The CIA World Factbook says concerns about Bakiev's rule, "included privatization of state-owned enterprises, negative trends in democracy and political freedoms, endemic corruption, improving interethnic relations, electricity generation and combating terrorism."
That such turmoil should fall upon such a country seems incongruous to some.
"Kyrgyz are great," Cooley said. "They are very hospitable. Very mild-mannered."
The CIA World Factbook describes Kyrgyzstan as a land of "incredible natural beauty and proud nomadic traditions."
With an estimated 2009 population of about 5.4 million, Kyrgyzstan ranks No. 111 among nations.
It is a landlocked country and entirely mountainous, with 94 percent of the nation 3,280 feet (1,000 meters) above sea level and an average elevation of 9,000 feet (2,750 meters), the CIA World Factbook says. The topography includes many tall peaks, glaciers and high-altitude lakes.

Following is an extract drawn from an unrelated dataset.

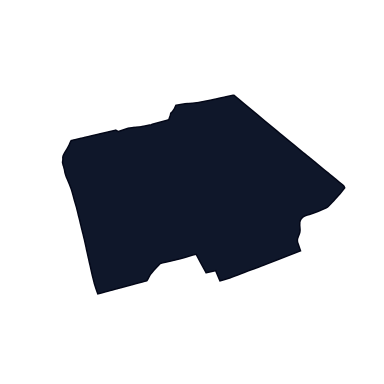 Azcapotzalco, México, Mexico (Mercator projection), rotated 329°
{"feature_id": "50627088B15179175127697", "entity_name": "Azcapotzalco", "entity_type": "district", "adm_level": 2, "iso_a3": "MEX", "parent_name": "Mexico", "parent_adm1": "México", "projection": "mercator", "projection_center": [-99.184, 19.486], "detail": "fine", "context": "isolated", "style": "filled", "palette": "ink", "viewbox_px": 384, "rotation_deg": 329, "n_neighbors": 0, "source": "geoboundaries", "source_scale": "gbopen_adm2", "svg_char_len": 4589}
<svg xmlns="http://www.w3.org/2000/svg" viewBox="0 0 384 384"><g transform="rotate(329 192 192)"><path d="M277.0,130.2L270.0,127.8L268.3,127.3L266.7,126.7L265.0,126.1L263.5,125.6L261.9,125.1L260.3,124.6L258.7,124.0L257.5,123.6L257.2,123.5L255.6,123.0L254.0,122.4L252.3,121.8L250.5,121.1L249.0,120.6L247.4,120.0L245.8,119.4L243.2,118.5L242.4,118.1L242.2,118.0L237.7,116.0L237.4,115.8L236.3,115.3L236.2,115.2L234.8,114.5L233.4,113.7L231.8,112.9L230.3,112.3L228.8,111.7L227.8,111.3L224.4,110.0L222.9,109.4L221.1,110.6L220.7,110.9L220.6,111.0L219.5,111.7L216.6,113.0L215.6,113.3L214.9,113.4L214.4,113.5L212.7,115.4L212.5,115.5L210.6,117.0L210.3,117.3L209.2,118.1L208.1,117.8L208.0,117.7L207.7,117.7L192.6,113.4L191.3,113.5L191.2,113.4L190.7,113.1L189.9,112.6L188.6,112.2L187.2,111.7L186.0,111.3L184.6,110.8L183.4,110.3L181.6,109.7L181.3,109.6L180.7,109.3L178.1,108.0L176.7,107.4L175.3,106.6L175.2,106.6L173.9,106.1L170.3,104.5L169.9,104.4L168.6,104.1L162.7,102.8L159.9,102.2L158.5,99.7L158.0,99.6L151.3,97.4L151.2,97.4L142.4,94.5L142.0,94.4L141.3,94.2L135.5,92.3L134.9,92.1L134.1,91.9L133.7,91.7L132.9,91.5L130.9,90.9L130.5,90.7L130.3,90.7L130.2,90.6L129.8,90.5L128.1,89.9L127.5,89.8L125.0,89.0L124.4,88.7L122.0,88.0L121.5,87.8L120.8,87.6L118.8,87.0L117.5,86.5L116.0,86.1L114.9,85.7L113.9,86.3L113.3,86.7L113.0,86.9L112.0,87.6L111.0,88.4L110.6,88.6L109.8,89.1L108.3,90.0L106.9,90.8L106.5,91.0L103.2,92.7L101.7,93.6L100.2,94.6L99.9,95.0L99.4,95.4L99.2,95.6L99.0,96.0L98.8,96.4L98.7,96.5L98.4,97.1L98.0,97.7L97.8,98.0L97.4,98.5L96.9,99.1L96.7,99.3L96.5,99.7L96.1,100.2L95.9,101.1L95.6,101.9L95.4,102.4L95.1,104.1L94.5,105.9L94.4,106.5L94.0,107.6L93.1,109.9L92.7,111.4L92.5,112.2L92.0,114.4L91.8,116.2L90.9,122.4L90.0,127.4L89.9,127.8L89.1,130.9L88.8,131.9L88.2,134.1L86.9,138.6L84.9,146.3L84.7,146.8L84.1,148.8L83.6,150.5L83.4,151.1L82.6,153.5L81.8,156.3L81.0,158.9L80.2,161.3L79.7,163.0L78.9,165.4L78.3,167.4L78.1,168.1L77.2,170.9L77.2,171.1L76.2,174.2L75.6,176.1L75.3,177.2L74.7,178.9L74.4,179.8L73.3,183.1L72.3,186.1L72.2,186.2L71.7,187.7L71.1,189.6L69.2,195.2L68.9,196.3L68.2,198.2L67.6,200.0L67.3,201.0L66.6,203.2L65.5,206.4L64.4,209.7L63.7,211.8L63.3,213.1L62.4,216.1L61.4,219.4L61.3,219.6L60.9,221.2L60.1,224.5L59.4,227.8L58.8,230.8L60.7,231.4L62.0,231.8L64.2,232.4L66.5,233.0L68.8,233.7L71.1,234.3L73.2,235.0L75.6,235.6L76.7,235.9L77.8,236.3L79.1,236.6L80.0,236.9L81.4,237.3L82.3,237.6L83.5,237.9L84.5,238.2L85.5,238.5L87.7,239.1L89.7,239.7L91.9,240.3L93.9,240.9L94.0,240.9L96.6,241.6L97.9,242.0L99.3,242.4L100.3,242.7L102.3,243.3L103.6,243.7L104.3,243.8L107.5,244.8L108.7,244.3L112.8,241.8L113.9,241.2L116.0,240.5L119.1,239.4L122.9,238.3L125.9,237.5L127.4,237.0L128.5,237.1L130.5,237.6L131.6,238.0L133.9,238.8L136.4,239.6L137.8,240.1L139.5,240.6L140.8,241.0L142.2,241.5L144.0,242.0L145.8,242.6L147.4,243.1L149.2,243.6L150.9,244.1L153.6,244.8L160.2,246.4L161.7,246.9L163.5,247.5L163.0,256.6L162.7,263.9L162.7,264.7L162.5,268.5L164.9,269.3L167.9,270.3L171.8,271.6L171.7,272.1L171.0,276.9L170.2,282.6L174.3,283.7L180.7,285.3L181.1,285.3L185.1,286.0L188.5,286.7L192.2,287.3L195.4,287.9L199.4,288.5L203.3,289.3L206.0,289.9L207.8,290.2L209.7,290.6L213.6,291.2L216.1,291.7L217.5,291.9L220.4,292.4L229.5,294.0L239.0,295.6L242.0,296.1L248.3,297.2L250.1,297.5L253.1,298.0L254.7,298.3L255.2,296.0L255.6,294.2L256.1,292.0L256.6,289.4L256.9,288.8L257.4,287.8L257.7,287.2L258.2,286.7L258.6,286.2L259.5,285.5L260.2,284.9L261.9,283.6L263.1,282.6L263.8,281.9L264.4,281.1L265.0,280.3L265.9,278.6L266.5,277.4L267.2,276.0L268.3,274.3L268.9,273.3L269.3,273.0L269.8,272.5L270.5,272.0L271.3,271.5L272.0,271.2L273.4,270.8L274.4,270.6L275.7,270.6L276.6,270.7L277.4,270.8L279.3,271.2L280.8,271.7L282.1,272.0L284.5,272.5L286.0,272.8L289.2,273.4L289.7,273.5L290.5,273.6L291.7,273.8L293.5,274.0L295.8,274.3L298.7,274.7L299.6,274.7L300.5,274.7L301.4,274.5L305.9,273.3L307.3,272.9L308.2,272.7L309.3,272.4L310.7,271.9L312.4,271.4L313.1,271.2L314.1,270.9L315.9,270.3L317.8,269.8L325.0,267.1L325.2,265.7L325.2,264.8L325.1,264.5L324.8,263.5L323.1,259.0L321.7,254.7L321.5,254.3L320.7,252.0L320.4,251.1L319.7,249.3L319.1,247.7L318.5,245.7L317.8,244.0L317.0,241.9L316.4,240.2L315.6,237.9L314.9,235.9L313.6,232.2L312.9,230.0L312.2,228.2L311.6,226.5L311.0,224.7L310.8,224.3L310.1,222.2L309.8,221.5L309.1,219.7L308.7,218.4L308.0,216.5L307.7,216.0L306.1,211.3L305.5,209.7L303.6,204.1L302.5,201.2L299.9,193.9L298.5,189.9L297.4,187.0L296.4,183.9L295.3,180.8L291.4,169.9L291.2,169.4L288.0,159.9L287.3,157.9L282.0,142.9L279.8,136.4L279.1,134.5L277.8,130.7L277.0,130.2Z" fill="#0f172a" stroke="#020617" stroke-width="1.5"/></g></svg>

Nearly two-thirds of the nation's citizens belong to the Kyrgyz ethnic group, while nearly 14 percent are Uzbek and more than 12 percent are Russian, the CIA World Factbook says. Likewise, nearly 65 percent of the people speak Kyrgyz, which is the official language. Nearly 14 percent speak Uzbek and Russian is the language for more than 12 percent.
Three of every four citizens are Muslim and one in five are Russian Orthodox.
Although Kyrgyzstan shares a 533-mile (858-kilometer) border with China, most people identify with mother-nation Russia. Kyrgyzstan was formally annexed to Russia in 1876 and became a Soviet republic in 1936.
"There's a strong cultural affinity to Russia due to media, education and the Soviet legacy," Cooley said.
Still, China is knocking at the door.
"China has moved in, but it's been a very recent development," said Cooley. "Last year, China did a lot more trade there than Russia did. But there's very little cultural affiliation with China."
There is no seeming affinity for the United States, a distant nation tied in the minds and hearts of many Kyrgyz to corruption at home.
The question that remained unanswered this week was whether millions of dollars in U.S. aid would provide enough affiliation to allow continued use of the Manas Transit Center.